Matt Lauer Had Free Reign Because 'Today' Sets Its Own Rules
Free Reign At ‘Today’ …
NBC Bosses Be Damned
11/30/2017 1:00 AM PST
Matt Lauer was able to get away with a lot at the “Today” show for decades… because the show made its own rules, and routinely ignored its bosses at the network.
Sources connected to both “Today” and NBC tell TMZ, a number of NBC News presidents and other executives tried to set rules for the morning show, but they were routinely ignored.
We’re told “Today” operated as a separate entity from NBC management. As one source put it, “They did what they wanted to do.”
We’re told there were times when an NBC News president would tell the bosses at “Today” they had to run certain stories and the president would be routinely ignored. We’re told sometimes the folks at “Today” would ignore basic rules … such as restrictions on footage it acquired … despite NBC News guidelines.
One NBC News source said, “‘Today’ was astonishingly uncooperative with our other shows like ‘Nightly [News]’ and ‘Dateline.'”
As for why this happened … there are several reasons. Many people on the staff work in the middle of the night, so they rarely interacted with others at NBC. One source said, “It [‘Today’] was like a beehive where they only talked to each other.” The biggest reason for the culture at “Today” … as one source put it, “They were in a knife fight every day with ‘GMA’ and didn’t want to hear anyone trying to reign them in.”

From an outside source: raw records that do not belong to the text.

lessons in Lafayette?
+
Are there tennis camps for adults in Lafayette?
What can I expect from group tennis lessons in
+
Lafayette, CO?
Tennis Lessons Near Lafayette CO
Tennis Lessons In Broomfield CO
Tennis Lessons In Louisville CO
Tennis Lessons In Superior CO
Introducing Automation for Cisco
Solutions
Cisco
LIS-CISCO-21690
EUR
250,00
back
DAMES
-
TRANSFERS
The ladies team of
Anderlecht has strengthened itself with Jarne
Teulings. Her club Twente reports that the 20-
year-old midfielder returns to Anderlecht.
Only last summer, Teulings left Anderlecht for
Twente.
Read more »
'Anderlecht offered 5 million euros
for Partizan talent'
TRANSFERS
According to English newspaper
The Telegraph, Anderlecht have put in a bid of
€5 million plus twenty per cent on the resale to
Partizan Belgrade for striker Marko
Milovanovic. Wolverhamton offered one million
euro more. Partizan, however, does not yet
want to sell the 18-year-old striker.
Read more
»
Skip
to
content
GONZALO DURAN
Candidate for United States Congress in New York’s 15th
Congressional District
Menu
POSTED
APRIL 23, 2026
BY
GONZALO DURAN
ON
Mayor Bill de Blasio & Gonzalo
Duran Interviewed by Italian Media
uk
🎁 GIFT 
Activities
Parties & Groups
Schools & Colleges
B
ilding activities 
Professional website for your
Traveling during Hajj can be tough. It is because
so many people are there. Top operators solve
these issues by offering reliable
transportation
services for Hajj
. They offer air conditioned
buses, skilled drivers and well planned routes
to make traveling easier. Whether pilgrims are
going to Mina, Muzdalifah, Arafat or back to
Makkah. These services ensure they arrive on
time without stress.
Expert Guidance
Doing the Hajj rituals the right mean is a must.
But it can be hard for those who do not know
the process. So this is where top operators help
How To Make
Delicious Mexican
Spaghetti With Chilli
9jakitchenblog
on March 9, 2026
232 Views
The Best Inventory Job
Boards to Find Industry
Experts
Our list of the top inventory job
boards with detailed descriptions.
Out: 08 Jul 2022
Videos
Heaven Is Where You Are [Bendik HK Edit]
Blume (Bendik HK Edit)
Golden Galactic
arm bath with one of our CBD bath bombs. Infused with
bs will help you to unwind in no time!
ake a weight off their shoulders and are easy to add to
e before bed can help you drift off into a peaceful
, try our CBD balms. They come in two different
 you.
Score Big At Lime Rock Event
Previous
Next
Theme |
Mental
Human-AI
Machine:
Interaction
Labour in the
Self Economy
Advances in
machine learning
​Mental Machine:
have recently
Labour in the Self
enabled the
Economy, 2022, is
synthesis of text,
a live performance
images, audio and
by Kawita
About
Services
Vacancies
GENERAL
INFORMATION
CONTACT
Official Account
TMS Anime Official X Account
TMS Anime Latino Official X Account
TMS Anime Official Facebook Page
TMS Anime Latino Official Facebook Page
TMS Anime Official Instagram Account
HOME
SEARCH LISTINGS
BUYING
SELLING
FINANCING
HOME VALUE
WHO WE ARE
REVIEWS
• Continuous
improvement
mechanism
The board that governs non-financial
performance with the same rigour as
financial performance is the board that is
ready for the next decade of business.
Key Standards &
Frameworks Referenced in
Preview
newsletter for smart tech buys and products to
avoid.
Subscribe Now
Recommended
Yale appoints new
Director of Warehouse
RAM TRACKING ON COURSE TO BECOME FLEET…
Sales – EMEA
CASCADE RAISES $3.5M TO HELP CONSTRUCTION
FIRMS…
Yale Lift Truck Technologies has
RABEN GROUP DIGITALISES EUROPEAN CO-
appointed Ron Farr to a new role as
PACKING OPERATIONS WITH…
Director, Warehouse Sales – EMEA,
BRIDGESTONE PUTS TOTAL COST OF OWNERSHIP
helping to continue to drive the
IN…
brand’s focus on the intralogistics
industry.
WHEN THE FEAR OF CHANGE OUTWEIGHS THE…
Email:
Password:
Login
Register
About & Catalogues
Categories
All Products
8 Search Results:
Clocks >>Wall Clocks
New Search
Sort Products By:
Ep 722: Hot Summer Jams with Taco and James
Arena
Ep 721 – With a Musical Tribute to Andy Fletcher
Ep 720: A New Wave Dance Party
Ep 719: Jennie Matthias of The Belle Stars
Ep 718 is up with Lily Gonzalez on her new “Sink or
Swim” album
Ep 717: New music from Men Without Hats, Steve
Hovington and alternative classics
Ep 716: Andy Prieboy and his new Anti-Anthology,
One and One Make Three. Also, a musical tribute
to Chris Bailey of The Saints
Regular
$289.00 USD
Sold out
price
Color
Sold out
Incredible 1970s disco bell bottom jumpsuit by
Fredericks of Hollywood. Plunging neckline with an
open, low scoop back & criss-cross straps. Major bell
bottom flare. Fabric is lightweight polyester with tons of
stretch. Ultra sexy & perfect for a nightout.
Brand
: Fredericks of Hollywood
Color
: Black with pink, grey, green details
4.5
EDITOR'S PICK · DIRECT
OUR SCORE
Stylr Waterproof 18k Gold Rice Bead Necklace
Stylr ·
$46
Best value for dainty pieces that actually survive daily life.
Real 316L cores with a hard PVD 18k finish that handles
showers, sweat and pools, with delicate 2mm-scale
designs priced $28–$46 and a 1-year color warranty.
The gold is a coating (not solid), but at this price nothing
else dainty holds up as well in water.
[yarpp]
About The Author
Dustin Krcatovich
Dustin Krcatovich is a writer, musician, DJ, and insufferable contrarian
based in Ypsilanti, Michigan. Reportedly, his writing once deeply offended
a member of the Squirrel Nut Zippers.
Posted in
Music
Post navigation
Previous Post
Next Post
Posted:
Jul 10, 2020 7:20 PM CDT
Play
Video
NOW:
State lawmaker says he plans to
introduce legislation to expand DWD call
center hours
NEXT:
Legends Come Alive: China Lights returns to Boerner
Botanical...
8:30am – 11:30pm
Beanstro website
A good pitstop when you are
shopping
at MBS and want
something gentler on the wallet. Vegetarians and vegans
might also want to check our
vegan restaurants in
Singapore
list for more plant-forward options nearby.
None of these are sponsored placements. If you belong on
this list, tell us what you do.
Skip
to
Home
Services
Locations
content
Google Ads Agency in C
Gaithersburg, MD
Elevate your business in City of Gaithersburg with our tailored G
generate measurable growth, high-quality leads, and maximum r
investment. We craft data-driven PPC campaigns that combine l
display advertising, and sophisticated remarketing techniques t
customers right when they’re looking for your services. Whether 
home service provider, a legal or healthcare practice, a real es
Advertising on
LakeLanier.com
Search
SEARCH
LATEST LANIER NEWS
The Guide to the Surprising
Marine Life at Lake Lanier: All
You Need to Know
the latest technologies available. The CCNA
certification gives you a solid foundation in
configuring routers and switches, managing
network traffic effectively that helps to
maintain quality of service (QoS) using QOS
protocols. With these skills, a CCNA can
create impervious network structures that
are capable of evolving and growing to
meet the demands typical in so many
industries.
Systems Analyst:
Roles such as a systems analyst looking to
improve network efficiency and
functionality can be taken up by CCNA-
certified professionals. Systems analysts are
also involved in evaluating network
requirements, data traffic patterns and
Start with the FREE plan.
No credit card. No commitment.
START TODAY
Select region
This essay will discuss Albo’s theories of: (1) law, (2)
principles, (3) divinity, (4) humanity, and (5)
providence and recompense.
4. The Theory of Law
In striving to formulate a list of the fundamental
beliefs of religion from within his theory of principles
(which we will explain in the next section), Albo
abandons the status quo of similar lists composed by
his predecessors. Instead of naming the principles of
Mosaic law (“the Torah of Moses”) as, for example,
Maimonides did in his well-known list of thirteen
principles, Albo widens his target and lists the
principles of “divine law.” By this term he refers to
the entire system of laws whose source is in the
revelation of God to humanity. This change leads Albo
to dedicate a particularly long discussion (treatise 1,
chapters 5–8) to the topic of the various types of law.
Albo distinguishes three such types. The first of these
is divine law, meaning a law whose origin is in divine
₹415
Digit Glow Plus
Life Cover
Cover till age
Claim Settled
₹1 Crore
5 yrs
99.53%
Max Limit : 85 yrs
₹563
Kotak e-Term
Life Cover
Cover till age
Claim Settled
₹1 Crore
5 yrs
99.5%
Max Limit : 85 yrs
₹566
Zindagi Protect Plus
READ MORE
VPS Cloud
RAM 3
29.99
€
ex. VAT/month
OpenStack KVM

One reason the attitude at “Today” was tolerated … the show makes a ton of money for the network.
Even though Matt would say things with a hot mic — like telling Meredith Vieira to keep bending down because he likes the view — such hijinks didn’t necessarily make their way to the big bosses because what happened at “Today” usually stayed at “Today.”
Finally, there’s one irony that some NBC News employees are talking about … Matt hated it when Ann Curry would touch him on the air and often voiced his clear displeasure. Arm touching is hardly an offense given what’s come out over the last day.